How will Ireland’s upcoming gambling regulation compare with the UK’S?

How will Ireland’s upcoming gambling regulation compare with the UK’S?

Gambling regulation is a matter that is almost always under review or at least proposed review. The industry has historically been one that politicians can’t agree on how to regulate, and so every few years new bills are introduced to change up the way that such regulations work. Ireland and the U.K. are currently in the process of proposing new regulations for the industry as a whole and the level of its individual parts. Today, we’re going to compare these two countries and see what the upcoming regulation means for both nations.

Ireland’s upcoming gambling regulations

Introduced and published in December of 2022, the Gambling Regulation Bill is the biggest change to Ireland’s gambling laws which is currently taking effect and being implemented across the country. This law is set to repeal large parts of established precedent around gambling law, and parliament believes it will be fully enacted into law by the end of 2023.

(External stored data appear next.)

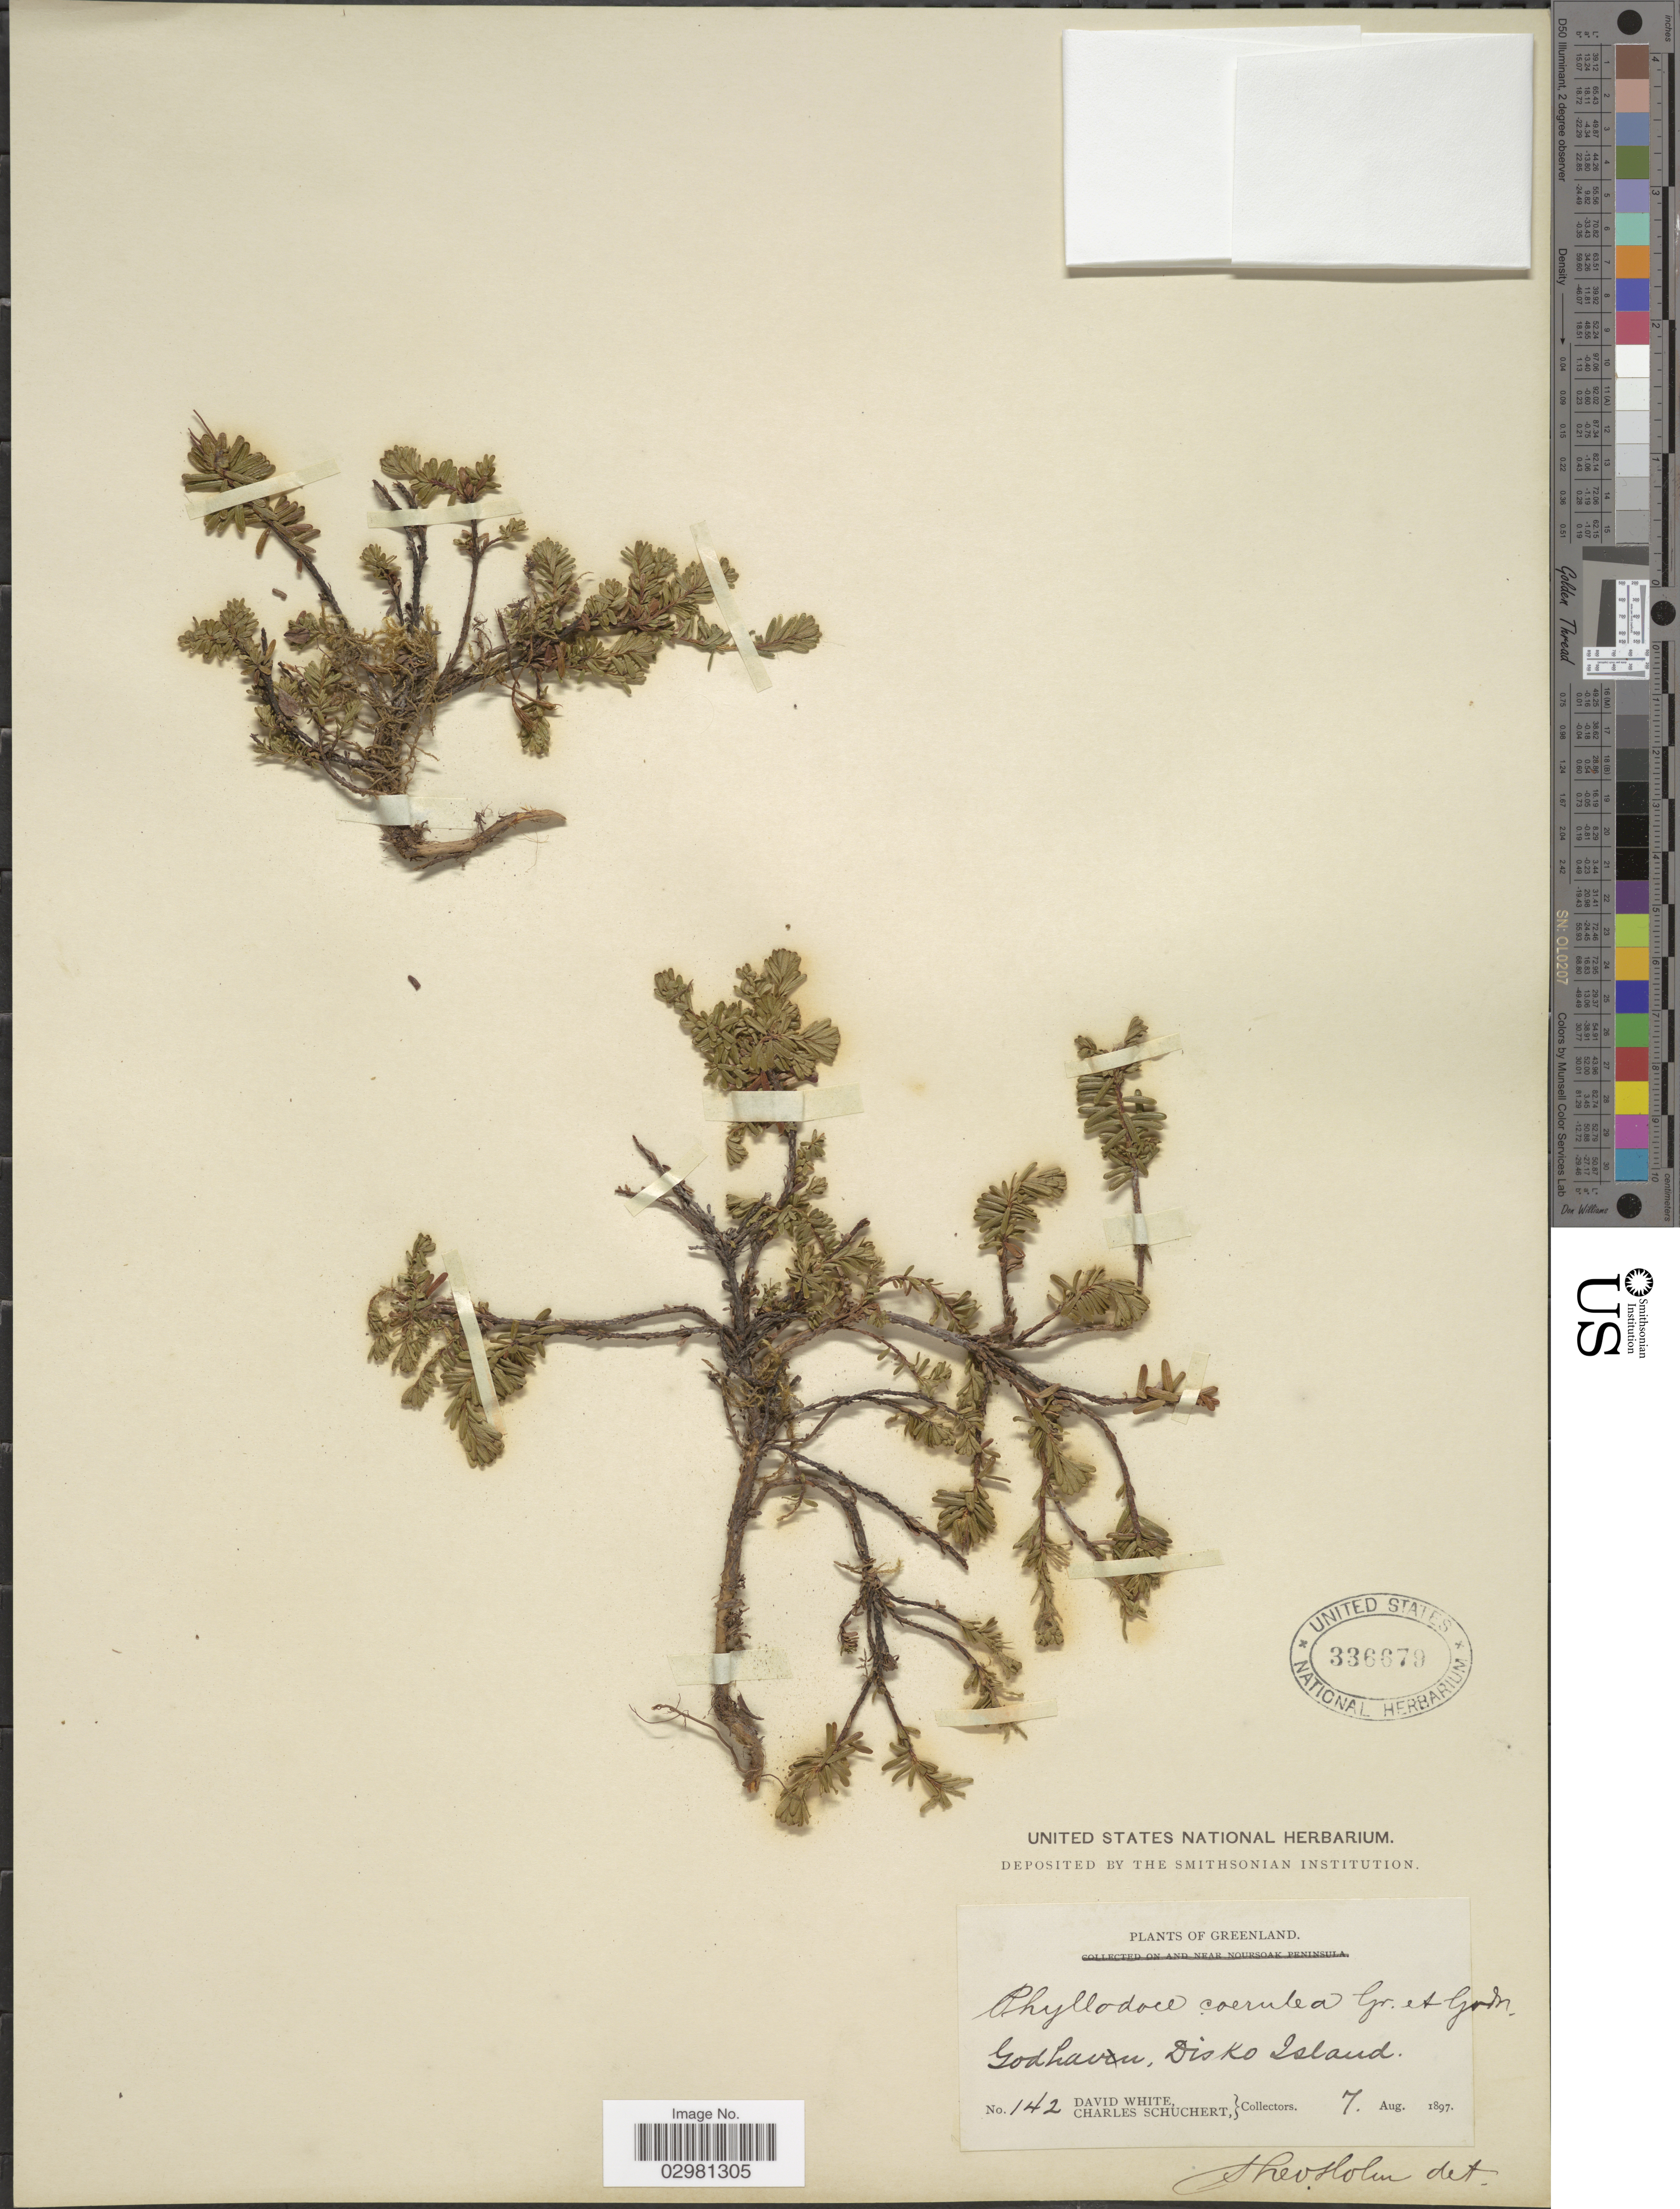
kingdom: Plantae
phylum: Tracheophyta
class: Magnoliopsida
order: Ericales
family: Ericaceae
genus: Phyllodoce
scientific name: Phyllodoce caerulea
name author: (L.) Bab.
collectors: D. White & C. Schuchert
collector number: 142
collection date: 1897-08-07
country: Greenland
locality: Godhave, Disko Island.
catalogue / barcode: US 336679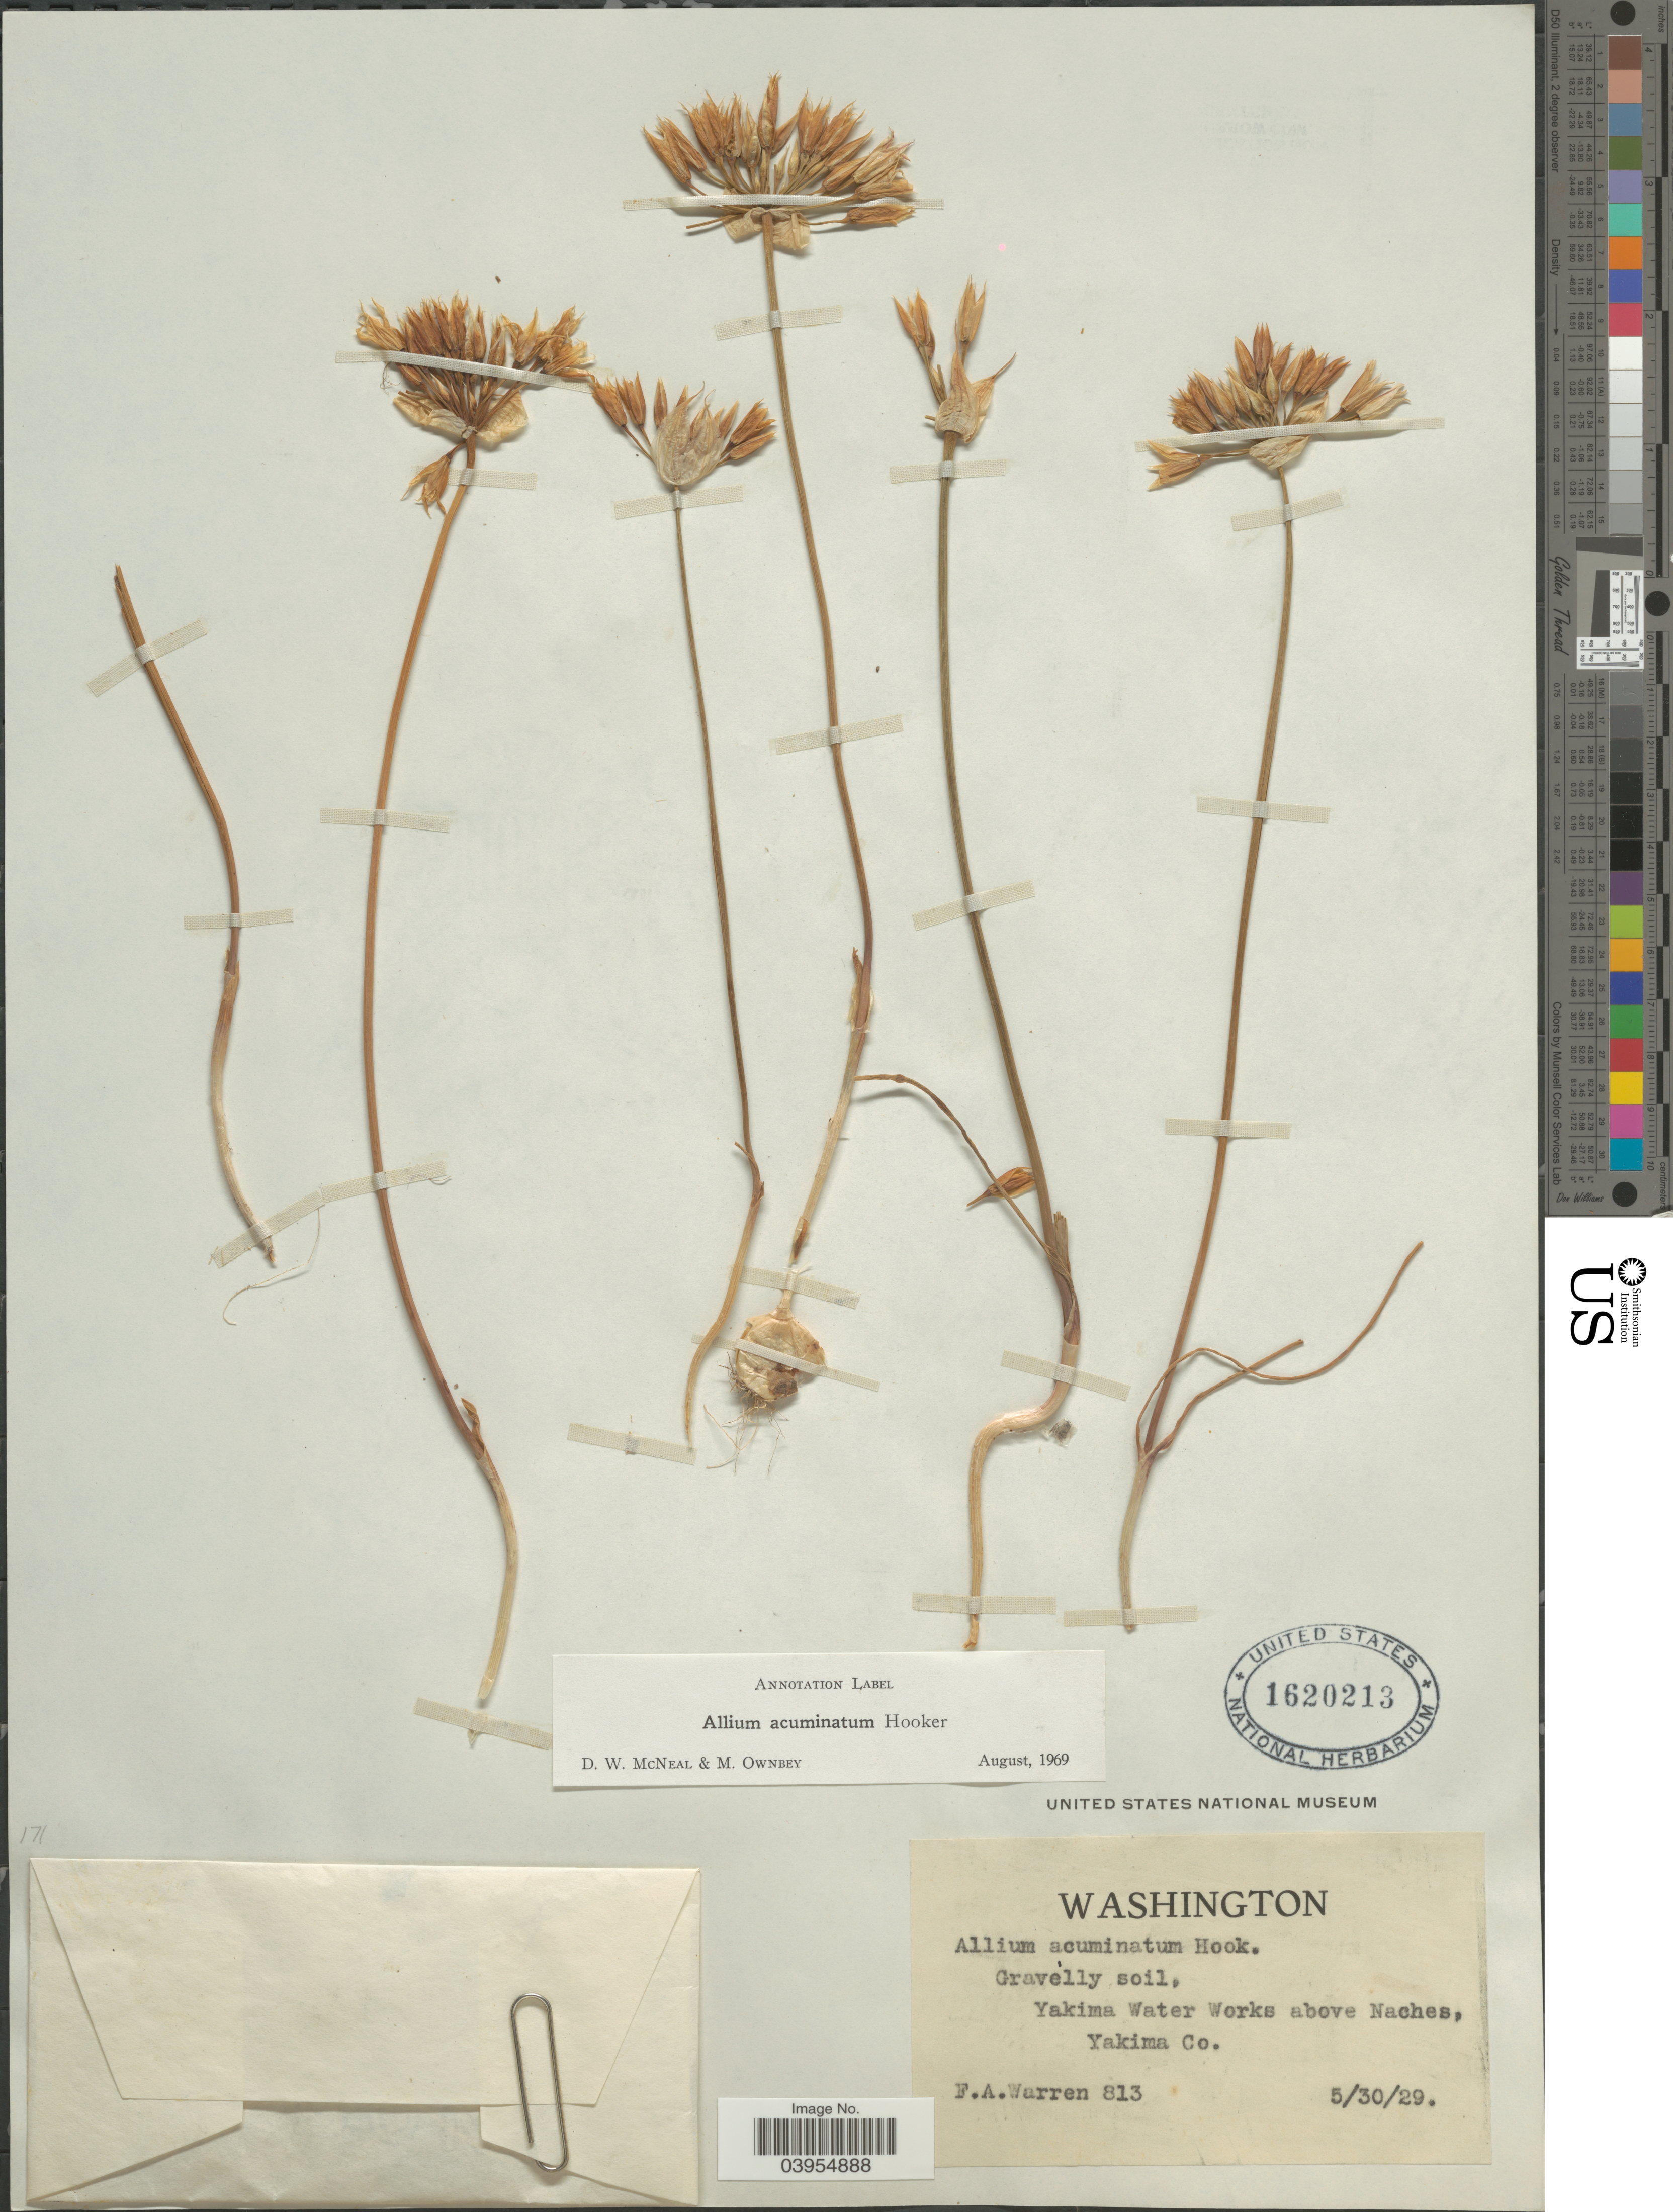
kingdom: Plantae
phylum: Tracheophyta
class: Liliopsida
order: Asparagales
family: Amaryllidaceae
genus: Allium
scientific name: Allium acuminatum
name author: Hook.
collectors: F. Warren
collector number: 813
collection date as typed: Transcribed d/m/y: 30/5/29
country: United States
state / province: Washington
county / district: Yakima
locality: Yakima Water Works above Naches, Yakima Co.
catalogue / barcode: US 1620213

The bill will bring in new forms of licenses for most types of gambling operations, like in-person, online gaming, betting and commercial lotteries. This also includes bingo. B2B licenses will also come into effect for aspects of the industry such as providing gaming services to operators.

One of the main areas of gambling in Ireland which will be affected by this is online casinos. What regulators hope this will achieve, among other things, is a higher standard in software and equipment. Aspects of online gaming in casinos like odds, hosting services, support and maintenance, measures for safeguarding like risk management, and the long term upgrading of software. Online casinos and slot sites of course must already adhere to a strict standard, but this law hopes to make operators more responsible with the services they provide to customers.

One key focus of the legislation, on the same token, is the protection of players. Maximum stakes and prize limits will be introduced for certain casino games, and operators will be required to ensure players set limits on the time and money they spend on gambling.

Let’s turn now to the UK’s new regulations.

UK’s upcoming gambling regulations

The overall focus of upcoming gambling regulation in the UK is largely the same. There is a growing emphasis on protecting players on the whole, before they even become problem gamblers. Bills have been in review for a good while, but some of the proposed changes to the UK regulations include statutory levies on gambling firms. In the past, levies of this kind have been voluntary—many hope this will make gambling operators more accountable to the government and people. These levies are used on a voluntary level to fund research into treatment on harmful gambling.

Many in the UK are also proposing affordability checks for those looking to start gambling. The precise level at which these would work is difficult to say now, but the idea is that you restrict the poorest from gambling in an attempt to protect their money.

Online casinos are also under heavy review in UK law. Again, stake limits would be introduced on online slots, and could be as low as £2 per bet. Casino games like online slots have always been under heavy scrutiny due to their addictive nature. By introducing these stake limits, you can again protect people from spending more money than they realize.

Advertising and marketing have always been among the most heavily regulated aspects of the industry. Particularly, the Premier League is expected to enter into a deal restricting teams entirely from being sponsored by online betting companies. Reducing the visibility of gambling marketing is an important step in the right direction.

So, how do these two different sets of proposed regulations compare?

How the two compare

Plainly, a lot of the areas of focus in both the UK and Ireland are comparable. Problem gambling, and reducing its social effects, are the primary focus. Ireland has the third highest gambling loss per person in the world, and in the UK problem gamblers are, on average, around £10,000 in debt before they start to look for help.

While help and support are great for these people, regulating the industry to stop them from getting to this point in the first place is infinitely more effective. Both Ireland and the UK are plainly interested in putting greater pressure on operators to be responsible.

Gambling is a huge part of Ireland’s economy, and so few wish to regulate it too heavily. However, plainly, as in any country, gambling can be a huge problem for a minority of people. As in virtually any industry, the gambling sector will not regulate itself—the governments will have to step in. Hopefully, the proposed and upcoming changes to the regulation will be a move in the right direction, and indeed both Ireland and the UK seem to be taking pointers from one another.